兩人雖然說的輕松,心里卻知道沒那么簡單。
褚陶的壽宴對褚直非常重要,這是褚直病愈后第一次在外人面前露臉。到時候來的不止是朝中大臣,還有皇親國戚,圣人會不會駕臨不知道,但貴妃娘娘肯定會派人前來賀壽。
這么一個露臉的機會,要讓所有人都知道褚直身子好了,無形中就給褚直奪爵增加了籌碼。當然也是褚直結交其他權貴的機會。
想來,褚淵也是同樣的打算,三年前他放棄了萌補進館閣去做了縣令,在年輕一代中算是刷夠了資厲,現在任滿等待調遷,正是結交向上爬的大好時機。
還有羅氏,正在謀劃著的七娘的婚事……
兩個人都不是多話的人,卻都是做了決定就不會輕易改變的人。并排躺著,褚直感覺到臉上的珍珠粉快干了,松開了二娘的手,起身先把自己的臉洗了,然后端水把二娘的臉也洗凈了,兩人都拍上自制的蘆薈膠睡了,一夜無話。

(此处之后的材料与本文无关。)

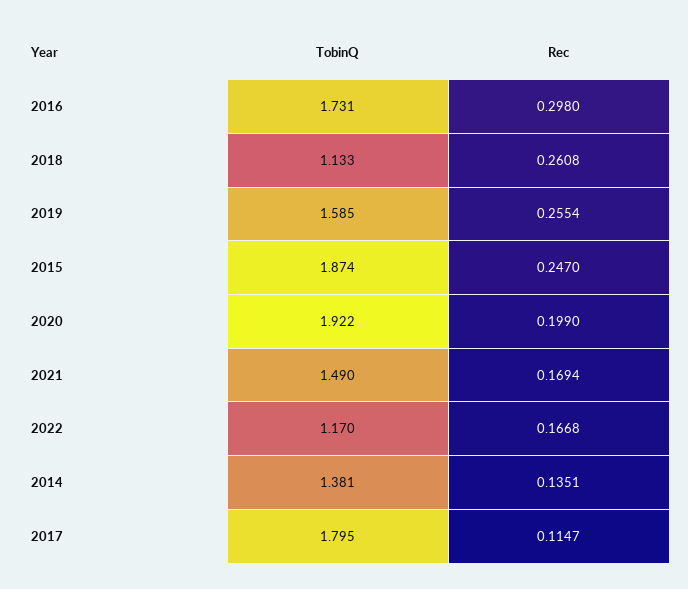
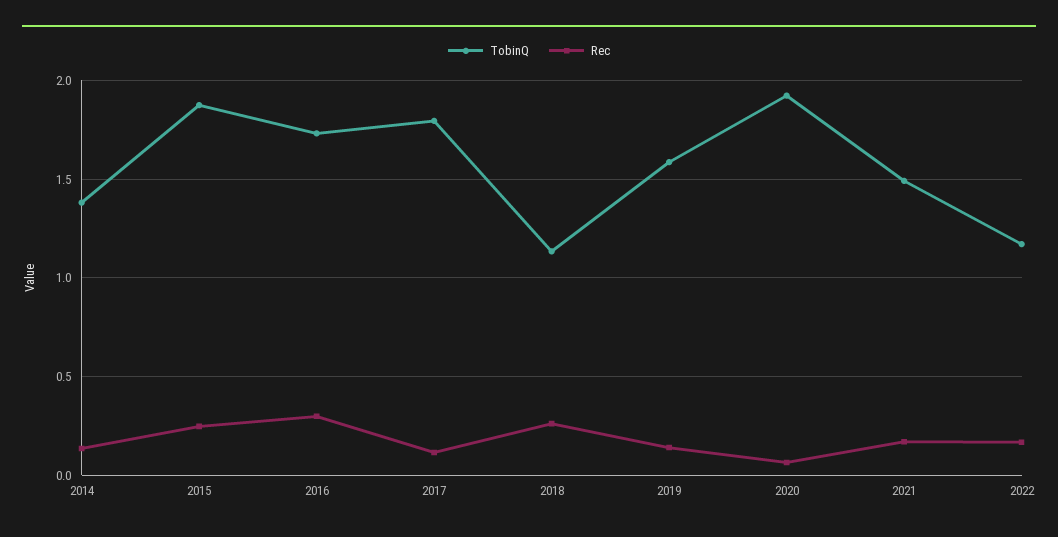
  {
    "TobinQ": {
      "2016": 1.731,
      "2018": 1.133,
      "2019": 1.585,
      "2015": 1.874,
      "2020": 1.922,
      "2021": 1.49,
      "2022": 1.17,
      "2014": 1.381,
      "2017": 1.795
    },
    "Rec": {
      "2016": 0.298,
      "2018": 0.2608,
-     "2019": 0.2554,
+     "2019": 0.15,
      "2015": 0.247,
-     "2020": 0.199,
+     "2020": 0.05,
      "2021": 0.1694,
      "2022": 0.1668,
      "2014": 0.1351,
      "2017": 0.1147
    }
  }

次日,褚直起來先去做牛肉丸子,二娘因為其它瑣事被纏著顧不上看他做丸子,回來時褚直的牛肉丸子已經做好了。卻不是裝在盤子里,或者下在湯里吃,而是用小口袋盛著,可以系在腰上,想吃了拿一個出來當零食吃。
這也太貼心了!
二娘剛嘗了兩個,正覺得咸味兒有點淡的時候,六姨娘身邊的大丫鬟香如匆匆跑進來,上氣不接下氣道:“少奶奶,您快去看看吧。九爺在鴻凌院鬧起來了!”

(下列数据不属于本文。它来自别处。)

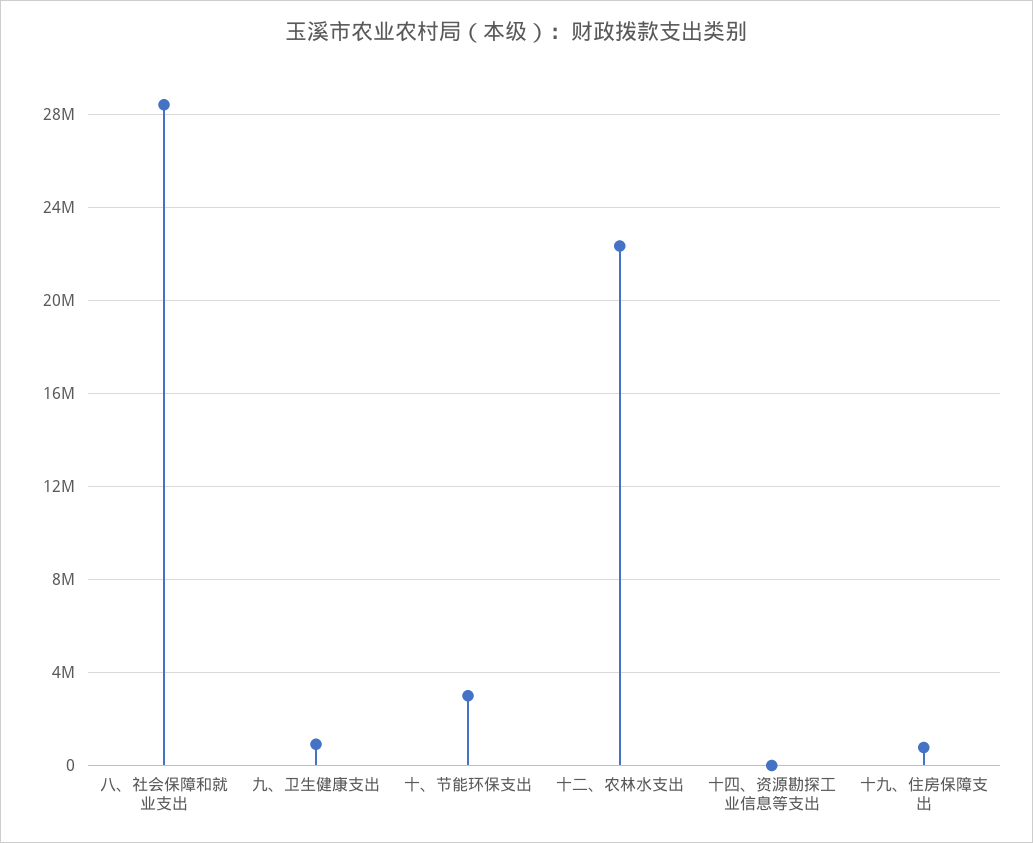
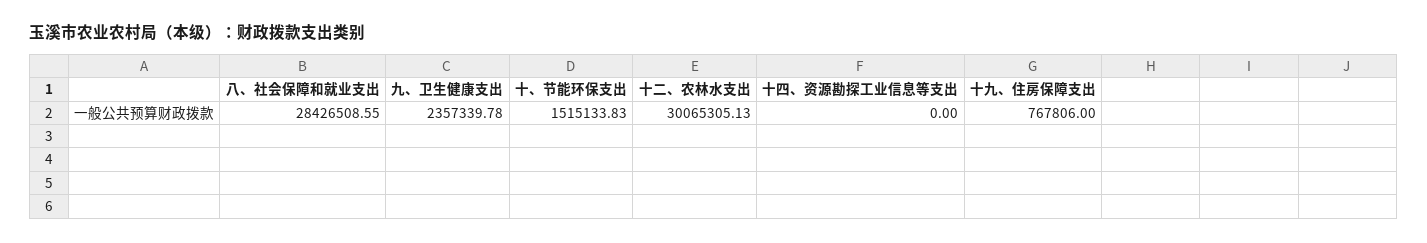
  {
    "八、社会保障和就业支出": 28426508.55,
-   "九、卫生健康支出": 1000000,
+   "九、卫生健康支出": 2357339.78,
-   "十、节能环保支出": 3000000,
+   "十、节能环保支出": 1515133.83,
-   "十二、农林水支出": 22500000,
+   "十二、农林水支出": 30065305.13,
    "十四、资源勘探工业信息等支出": 0,
    "十九、住房保障支出": 767806
  }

九爺,不就是褚寒那個熊孩子嗎?她還沒去找他,他自己就送上門來了。
二娘想了想,把腳上的高低鞋脫了,換了一雙踢人方便的鹿皮小靴子,跟著香如去了鴻凌院。
國公府里這些公子哥兒們,只有褚直、褚淵、褚寒有自己的院子,不過同是院子,褚淵、褚寒的是沒法跟褚直的會春堂相比的,從名字也能看出來。
此時鴻凌院的花房外面,褚寒正腳踩著一盆剛從暖房里搬來的牡丹,對著褚誠、褚良、褚飛唾沫飛濺地說著“憑什么他住那么好的地方?給我這破地方,連炭也舍不得給我,我這幾十盆花可都是花了大價錢買來預備擺在父親壽宴上的,看看,你們看看,都凍成這半死不活的樣子了!”
又對七八個拿著花鋤、耙子的小廝:“一會兒人過來,你們都一塊上,出了事兒爺擔著!”